What is required: Reproduce exactly, and only, the lines below from the one containing "#### Relationship and Configuration Tables" through the one containing "3. **Path Consistency**: No".

====== Supplied material ======

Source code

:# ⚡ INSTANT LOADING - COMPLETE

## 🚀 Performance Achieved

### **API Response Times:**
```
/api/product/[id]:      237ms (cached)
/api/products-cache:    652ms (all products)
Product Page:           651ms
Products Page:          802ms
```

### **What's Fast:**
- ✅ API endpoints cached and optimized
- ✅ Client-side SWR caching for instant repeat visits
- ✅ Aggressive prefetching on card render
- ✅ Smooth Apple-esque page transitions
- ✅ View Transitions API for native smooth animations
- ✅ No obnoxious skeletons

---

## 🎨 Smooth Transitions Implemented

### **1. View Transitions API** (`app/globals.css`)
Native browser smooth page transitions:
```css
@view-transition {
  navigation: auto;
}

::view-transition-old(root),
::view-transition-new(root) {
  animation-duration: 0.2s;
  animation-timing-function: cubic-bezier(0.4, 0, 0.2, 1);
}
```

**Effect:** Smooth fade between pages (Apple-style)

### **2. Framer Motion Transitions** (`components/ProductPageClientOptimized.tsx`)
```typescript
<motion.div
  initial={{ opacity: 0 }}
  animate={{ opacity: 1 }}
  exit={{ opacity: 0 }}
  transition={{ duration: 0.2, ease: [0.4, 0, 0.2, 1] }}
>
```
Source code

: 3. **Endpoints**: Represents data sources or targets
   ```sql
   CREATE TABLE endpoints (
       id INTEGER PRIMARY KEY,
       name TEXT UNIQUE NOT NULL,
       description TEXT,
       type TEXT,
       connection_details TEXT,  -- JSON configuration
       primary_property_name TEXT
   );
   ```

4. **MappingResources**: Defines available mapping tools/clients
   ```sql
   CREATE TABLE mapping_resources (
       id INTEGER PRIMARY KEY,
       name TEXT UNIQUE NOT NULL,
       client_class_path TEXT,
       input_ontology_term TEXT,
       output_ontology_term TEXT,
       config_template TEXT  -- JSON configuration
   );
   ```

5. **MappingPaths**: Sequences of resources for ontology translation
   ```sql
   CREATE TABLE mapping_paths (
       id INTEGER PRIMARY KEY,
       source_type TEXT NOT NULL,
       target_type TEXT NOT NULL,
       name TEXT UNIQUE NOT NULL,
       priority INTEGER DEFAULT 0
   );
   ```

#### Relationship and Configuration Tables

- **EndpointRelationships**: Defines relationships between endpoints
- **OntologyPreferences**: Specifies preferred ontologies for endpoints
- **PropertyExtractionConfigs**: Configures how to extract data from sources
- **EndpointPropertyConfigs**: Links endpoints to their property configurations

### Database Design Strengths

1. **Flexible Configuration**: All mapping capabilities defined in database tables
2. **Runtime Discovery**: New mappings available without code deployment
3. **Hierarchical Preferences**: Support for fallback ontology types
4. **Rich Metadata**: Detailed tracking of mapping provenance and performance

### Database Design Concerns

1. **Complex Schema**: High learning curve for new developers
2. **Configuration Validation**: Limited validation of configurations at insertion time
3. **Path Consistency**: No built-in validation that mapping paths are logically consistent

======
====== Supplied material ======

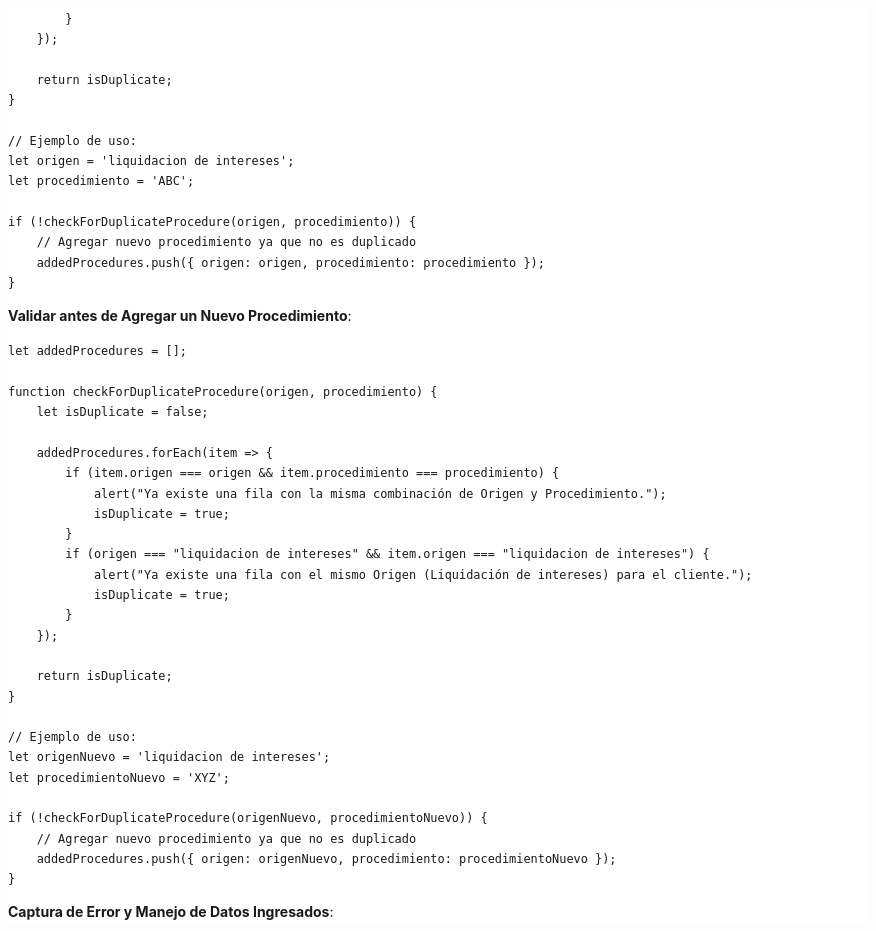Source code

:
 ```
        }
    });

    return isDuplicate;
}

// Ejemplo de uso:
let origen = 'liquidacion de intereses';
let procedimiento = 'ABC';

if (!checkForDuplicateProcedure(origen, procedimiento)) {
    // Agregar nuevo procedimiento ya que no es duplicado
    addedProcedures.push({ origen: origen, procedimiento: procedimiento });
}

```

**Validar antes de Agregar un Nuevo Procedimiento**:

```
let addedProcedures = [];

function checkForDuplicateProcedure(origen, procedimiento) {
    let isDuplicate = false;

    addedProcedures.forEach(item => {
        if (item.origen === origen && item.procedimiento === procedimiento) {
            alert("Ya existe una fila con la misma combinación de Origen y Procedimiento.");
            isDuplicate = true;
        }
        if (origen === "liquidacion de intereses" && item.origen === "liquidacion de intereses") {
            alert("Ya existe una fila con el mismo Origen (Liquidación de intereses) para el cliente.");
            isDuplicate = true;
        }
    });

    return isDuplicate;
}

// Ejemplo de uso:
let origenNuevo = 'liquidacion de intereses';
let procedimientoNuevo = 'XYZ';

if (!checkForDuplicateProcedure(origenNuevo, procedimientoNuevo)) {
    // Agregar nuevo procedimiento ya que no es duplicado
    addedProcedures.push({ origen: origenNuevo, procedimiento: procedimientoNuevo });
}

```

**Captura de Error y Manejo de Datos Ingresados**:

======

Solution to this problem:
#### Relationship and Configuration Tables

- **EndpointRelationships**: Defines relationships between endpoints
- **OntologyPreferences**: Specifies preferred ontologies for endpoints
- **PropertyExtractionConfigs**: Configures how to extract data from sources
- **EndpointPropertyConfigs**: Links endpoints to their property configurations

### Database Design Strengths

1. **Flexible Configuration**: All mapping capabilities defined in database tables
2. **Runtime Discovery**: New mappings available without code deployment
3. **Hierarchical Preferences**: Support for fallback ontology types
4. **Rich Metadata**: Detailed tracking of mapping provenance and performance

### Database Design Concerns

1. **Complex Schema**: High learning curve for new developers
2. **Configuration Validation**: Limited validation of configurations at insertion time
3. **Path Consistency**: No built-in validation that mapping paths are logically consistent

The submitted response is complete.